The FDIC’s Dilemma

Pssst? Want to buy a low-interest bond?

That’s basically what the Federal Deposit Insurance Corp. is saying to investors, who are understandably not eager to take them up on the offer. The bonds in question are part of the $114 billion in debt obligations that the agency acquired when it took over the failed Silicon Valley Bank and Signature Bank. Included in that overall foreclosure are $12.7 billion in so-called Ginnie Mae project loans, which were made to developers to build and renovate apartments for low- or moderate-income families. Those developers took out those loans before the recent rise in interest rates, which means they are paying investors (in this case, the government) much lower coupon returns than comparable newly-issued debt.

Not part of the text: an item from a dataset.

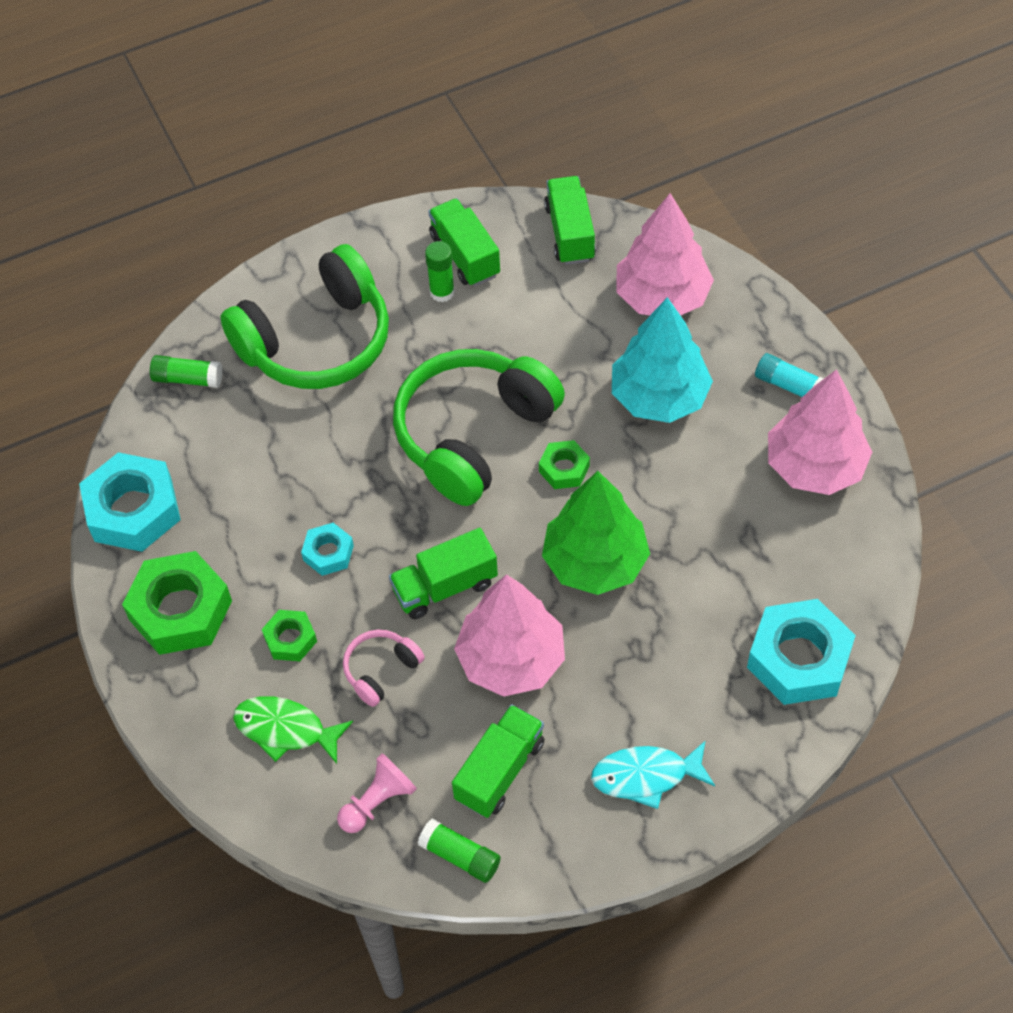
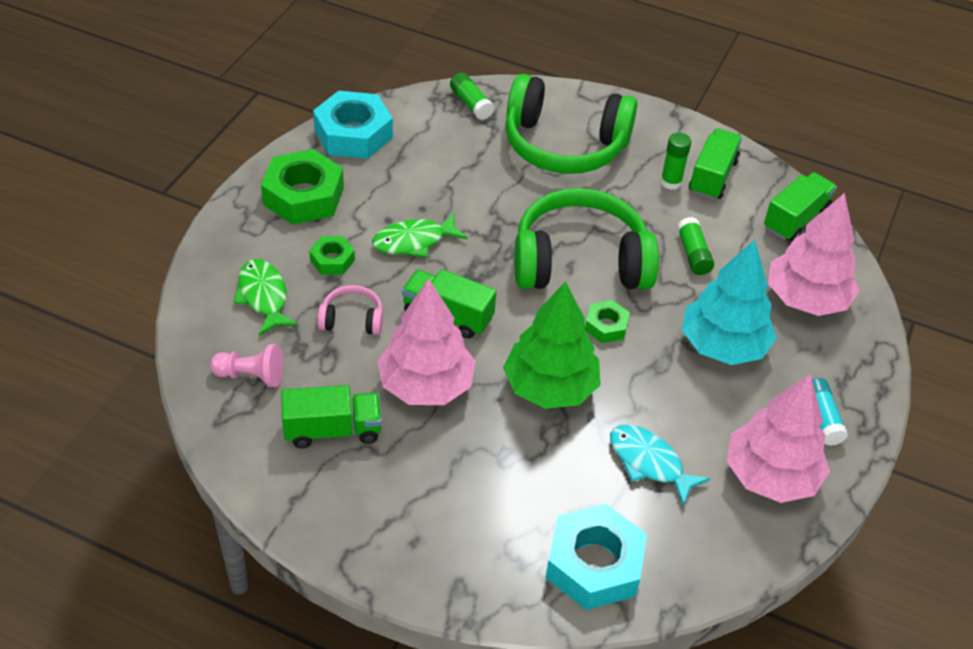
camera: 45 degrees right, 10 degrees down
(328, 553) = (414, 241): turquoise nut -> green fish
(460, 856) = (247, 446): green glue stick -> green glue stick (693, 254)
(646, 776) = (404, 522): turquoise fish -> turquoise fish (649, 462)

Bloomberg has reported that the total pool of these project loans is nearly as large as the average yearly issuance for these types of securities, which means that dumping them on the market will shift the supply and demand equation fairly dramatically, further depressing the bonds’ attractiveness in the marketplace. And yet the FDIC doesn’t have a mandate to hold the bonds until maturity. 

What to do? It’s possible that somebody will take these stinkers off the hands of the government. But right now the lesson is that whenever the government has to take over a bank, there’s a good chance the assets it seizes in the process aren’t going to be tremendously valuable. That’s why the banks went under in the first place.